Jim looked long and hard at Dr. Hypodermic. “I can’t trust a word you say, can I?”
The Doctor grinned broadly. “Absolutely not.”
Semple opened the liquor cabinet for Mr. Thomas. “Help yourself.”
“That’s the problem. I can’t help myself. The hooves, you know. That’s partially why I had myself reincarnated as a goat in the first place. So I couldn’t pour the sauce for myself, if you see what I mean.”
Semple looked surprised. “I don’t usually act as bartender in my own domain.”
Mr. Thomas looked unhappy. “Then we have an impasse?”

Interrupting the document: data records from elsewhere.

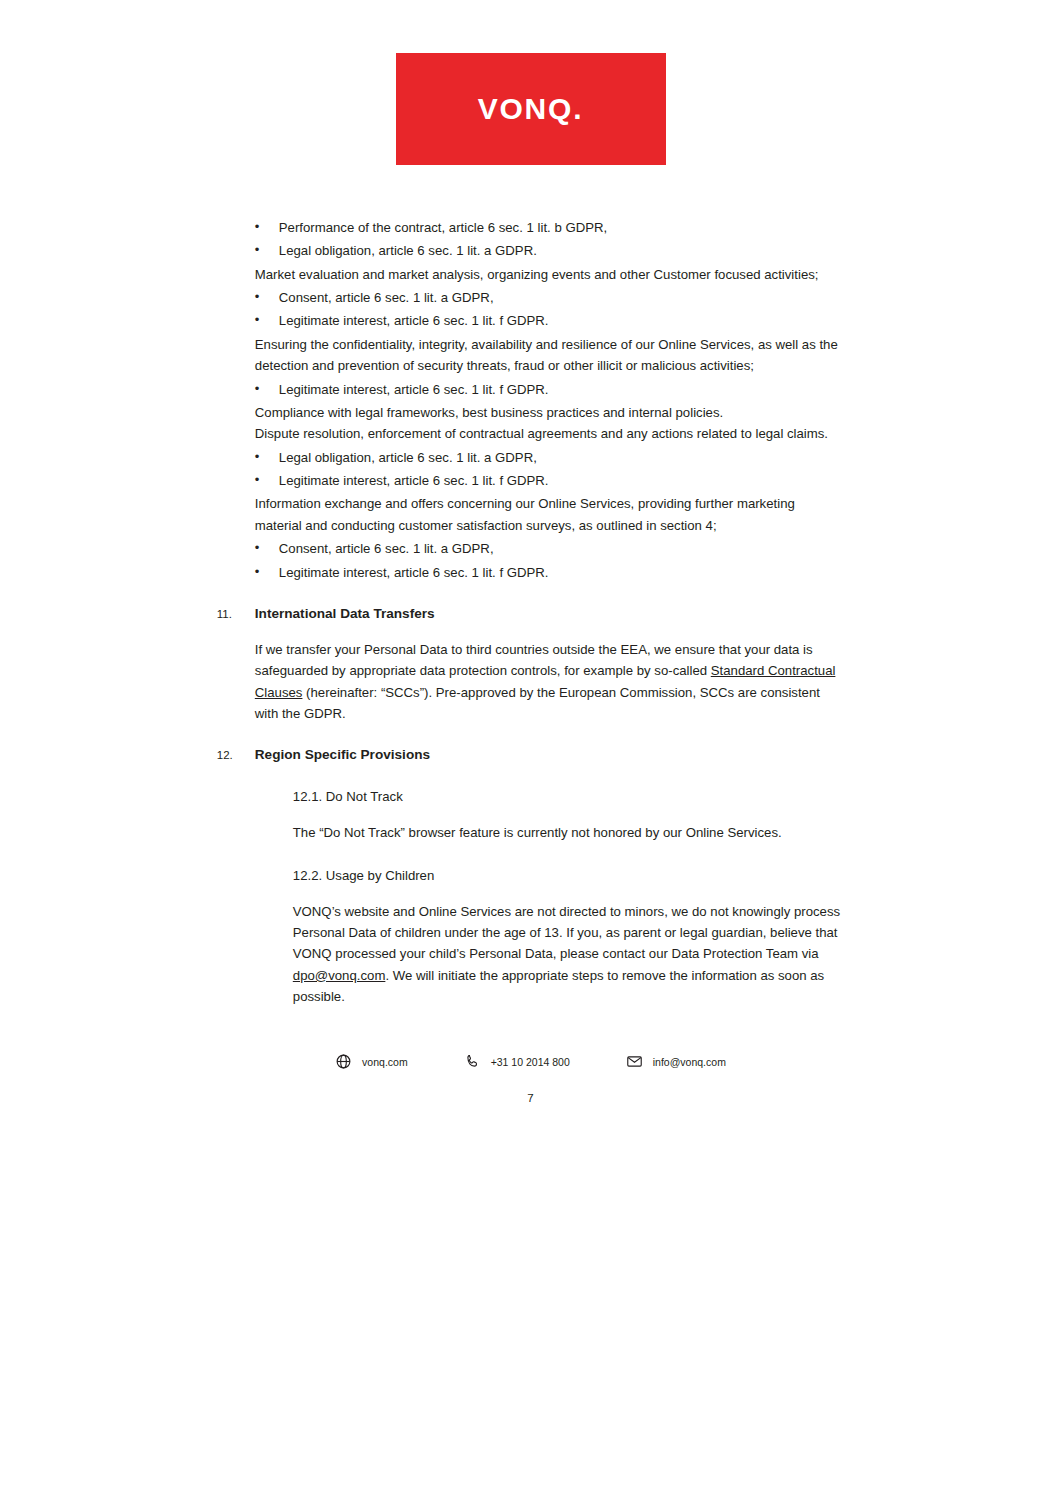VONQ.
Performance of the contract, article 6 sec. 1 lit. b GDPR,
Legal obligation, article 6 sec. 1 lit. a GDPR.
Market evaluation and market analysis, organizing events and other Customer focused activities;
Consent, article 6 sec. 1 lit. a GDPR,
Legitimate interest, article 6 sec. 1 lit. f GDPR.
Ensuring the confidentiality, integrity, availability and resilience of our Online Services, as well as the detection and prevention of security threats, fraud or other illicit or malicious activities;
Legitimate interest, article 6 sec. 1 lit. f GDPR.
Compliance with legal frameworks, best business practices and internal policies.
Dispute resolution, enforcement of contractual agreements and any actions related to legal claims.
Legal obligation, article 6 sec. 1 lit. a GDPR,
Legitimate interest, article 6 sec. 1 lit. f GDPR.
Information exchange and offers concerning our Online Services, providing further marketing material and conducting customer satisfaction surveys, as outlined in section 4;
Consent, article 6 sec. 1 lit. a GDPR,
Legitimate interest, article 6 sec. 1 lit. f GDPR.
International Data Transfers
If we transfer your Personal Data to third countries outside the EEA, we ensure that your data is safeguarded by appropriate data protection controls, for example by so-called Standard Contractual Clauses (hereinafter: “SCCs”). Pre-approved by the European Commission, SCCs are consistent with the GDPR.
Region Specific Provisions
12.1. Do Not Track
The “Do Not Track” browser feature is currently not honored by our Online Services.
12.2. Usage by Children
VONQ’s website and Online Services are not directed to minors, we do not knowingly process Personal Data of children under the age of 13. If you, as parent or legal guardian, believe that VONQ processed your child’s Personal Data, please contact our Data Protection Team via dpo@vonq.com. We will initiate the appropriate steps to remove the information as soon as possible.
vonq.com
+31 10 2014 800
info@vonq.com
7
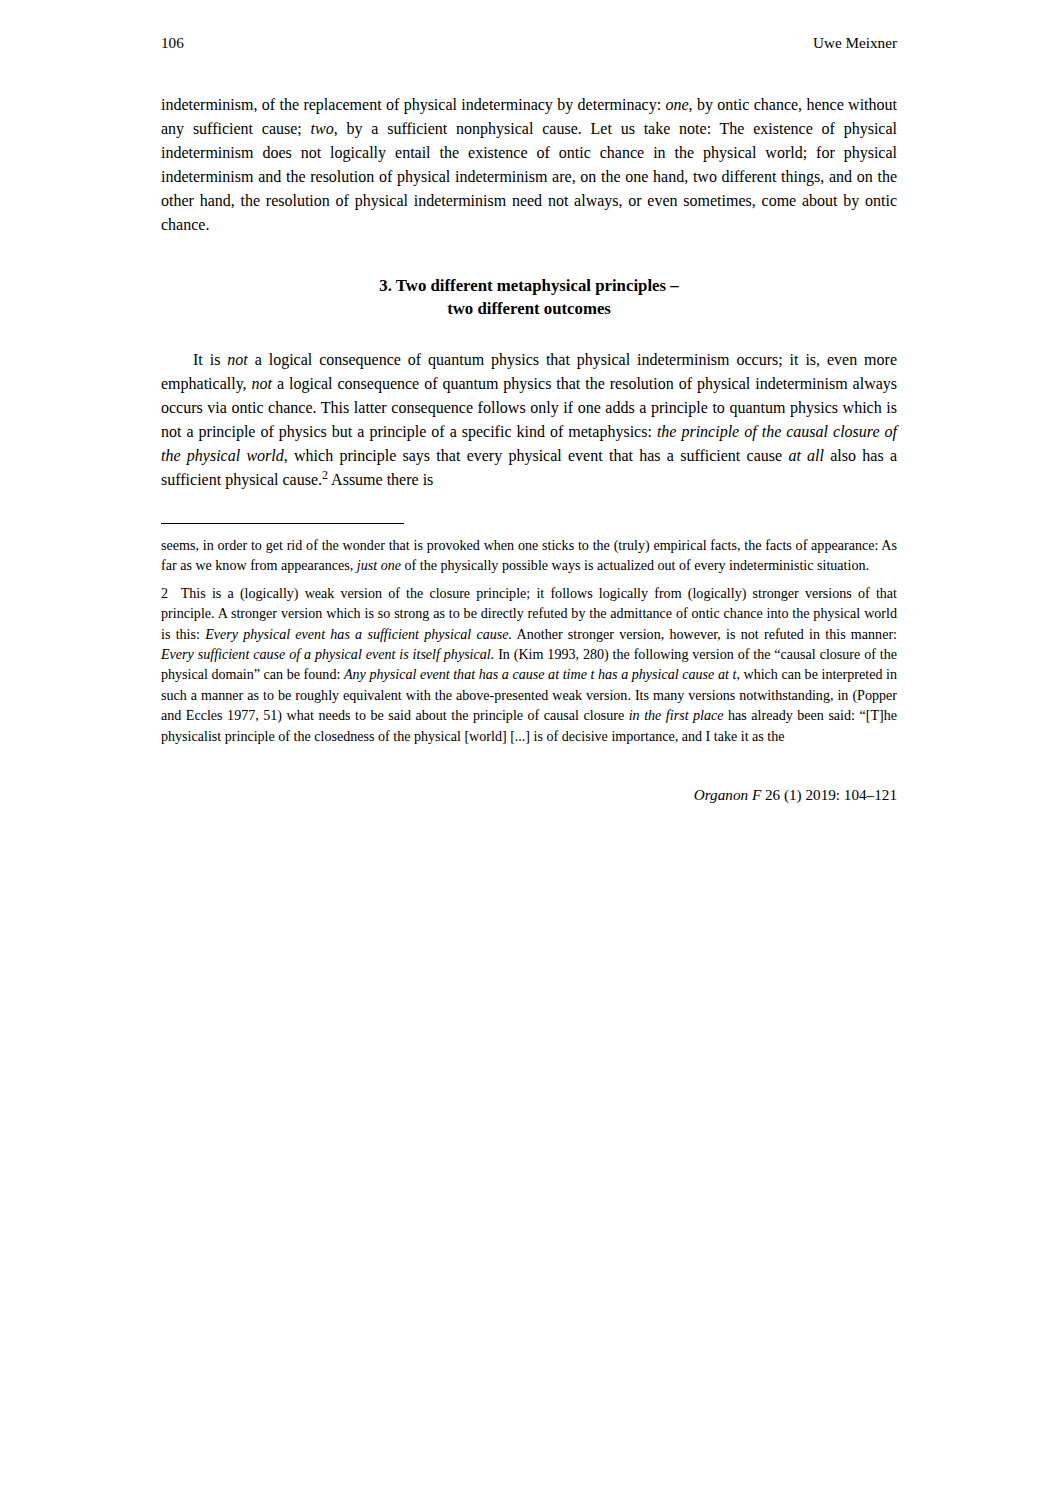106 Uwe Meixner
indeterminism, of the replacement of physical indeterminacy by determinacy: one, by ontic chance, hence without any sufficient cause; two, by a sufficient nonphysical cause. Let us take note: The existence of physical indeterminism does not logically entail the existence of ontic chance in the physical world; for physical indeterminism and the resolution of physical indeterminism are, on the one hand, two different things, and on the other hand, the resolution of physical indeterminism need not always, or even sometimes, come about by ontic chance.
3. Two different metaphysical principles –
two different outcomes
It is not a logical consequence of quantum physics that physical indeterminism occurs; it is, even more emphatically, not a logical consequence of quantum physics that the resolution of physical indeterminism always occurs via ontic chance. This latter consequence follows only if one adds a principle to quantum physics which is not a principle of physics but a principle of a specific kind of metaphysics: the principle of the causal closure of the physical world, which principle says that every physical event that has a sufficient cause at all also has a sufficient physical cause.2 Assume there is
seems, in order to get rid of the wonder that is provoked when one sticks to the (truly) empirical facts, the facts of appearance: As far as we know from appearances, just one of the physically possible ways is actualized out of every indeterministic situation.
2 This is a (logically) weak version of the closure principle; it follows logically from (logically) stronger versions of that principle. A stronger version which is so strong as to be directly refuted by the admittance of ontic chance into the physical world is this: Every physical event has a sufficient physical cause. Another stronger version, however, is not refuted in this manner: Every sufficient cause of a physical event is itself physical. In (Kim 1993, 280) the following version of the “causal closure of the physical domain” can be found: Any physical event that has a cause at time t has a physical cause at t, which can be interpreted in such a manner as to be roughly equivalent with the above-presented weak version. Its many versions notwithstanding, in (Popper and Eccles 1977, 51) what needs to be said about the principle of causal closure in the first place has already been said: “[T]he physicalist principle of the closedness of the physical [world] [...] is of decisive importance, and I take it as the
Organon F 26 (1) 2019: 104–121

“Not really.” Semple picked up a small bell from a side table and shook it so it tinkled musically. Almost immediately a butler entered. “You rang, my lady?”
&
nbsp; “Indeed I did, Igor. We need drinks to be poured.”
“Yes, my lady.” Igor glanced at Mr. Thomas. “A gin and tonic, I would assume, sir?”
“How did you know that?”
“It was self-evident, sir.”
“Was it really?”
Igor was already putting ice in the glass. “Oh yes, sir.”
The goat blinked. Although Igor was not a hunchback in the strict Frankenstein tradition, he fit the bill in most other ways. Round-shouldered in his black tailcoat, he was little more than four feet tall, and his full enigmatic lips and big sad goldfish eyes prompted comparisons with Peter Lorre. He handed Semple a cognac and Mr. Thomas his gin. “Will that be all, lady and sir?”
Mr. Thomas thought about this. “Now that you mention it, I am a little peckish.”
Igor nodded. “I will attend to it straightaway.”
He left the room, but returned in a matter of seconds with a snack plate of lettuce, thistles, and two copies of Vogue. The goat looked at it delightedly. “That’s wonderful, Igor, my friend, exactly what I wanted. You could have read my mind.”
Igor bowed modestly. “I did, sir.”
Mr. Thomas frowned. “I’m not sure how I feel about that.”
“Don’t worry, sir. I never pry.”
As Igor backed out of the room bowing, Mr. Thomas looked up from his plate and glass. “Is he for real?”
Semple nodded. “Oh yes, I didn’t make him. He just turned up one day looking for a job as a domestic and he’s been with me ever since.”
“He does what he does from choice?”
“He’s just a natural seeker after servitude. He’s very good, although now and then he deliberately fucks up. It’s a sign that he wants me to give him a sound ceremonial thrashing. That’s the basic trade-off.”
“And he’s a telepath?”
“I wouldn’t worry about that too much. When one assumes a role of authority, one has to get used to the fact that no secrets can be kept from the servants.”